Ask HN: Accessories for MacBook Pro? - bool

I would like to buy a gift for a friend who has a MacBook Pro. What are some great accessories? (Cases, external hard drives, stickers, addons, etc?) I am looking for something unique and creative.<p>Many thanks for your suggestions!
======
prateekdayal
The bluetooth keyboard

[http://store.apple.com/us/product/MC184LL/A?fnode=MTY1NDA1Mg...](http://store.apple.com/us/product/MC184LL/A?fnode=MTY1NDA1Mg&mco=MTMzNzg5MDM)

and bluetooth trackpad

[http://store.apple.com/us/product/MC380LL/A?fnode=MTY1NDA1Mg...](http://store.apple.com/us/product/MC380LL/A?fnode=MTY1NDA1Mg&mco=MTg1ODE3MDE)
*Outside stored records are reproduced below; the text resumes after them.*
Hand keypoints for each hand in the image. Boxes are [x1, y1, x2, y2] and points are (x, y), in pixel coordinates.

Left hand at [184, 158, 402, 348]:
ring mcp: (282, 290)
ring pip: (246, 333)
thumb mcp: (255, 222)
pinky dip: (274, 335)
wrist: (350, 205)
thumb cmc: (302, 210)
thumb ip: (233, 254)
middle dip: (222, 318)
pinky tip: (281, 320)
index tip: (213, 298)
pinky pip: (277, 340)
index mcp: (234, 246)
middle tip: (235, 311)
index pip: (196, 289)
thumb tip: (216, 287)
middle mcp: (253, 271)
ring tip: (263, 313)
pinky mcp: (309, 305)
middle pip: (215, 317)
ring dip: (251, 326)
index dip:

are great for macbook pro. The external keyboard has same layout as the laptop
keyboard and trackpad is obviously the same (only bigger). This makes sure
that you never feel the switch when you work at your desk or in a coffee shop.
Here is my setup

<http://plixi.com/p/53577906>

------
smoody
I haven't tried this so I can't give you a review of how well it works, but
I'm planning to buy one myself:

[http://eshop.macsales.com/item/Other%20World%20Computing/EXP...](http://eshop.macsales.com/item/Other%20World%20Computing/EXP34SATA2F1/?utm_source=amazon&utm_medium=shoppingengine&utm_campaign=productads)

------
arn
Always thought the PowerMate was kind of cool, but didn't really have a need
for it:

<http://www.griffintechnology.com/products/powermate>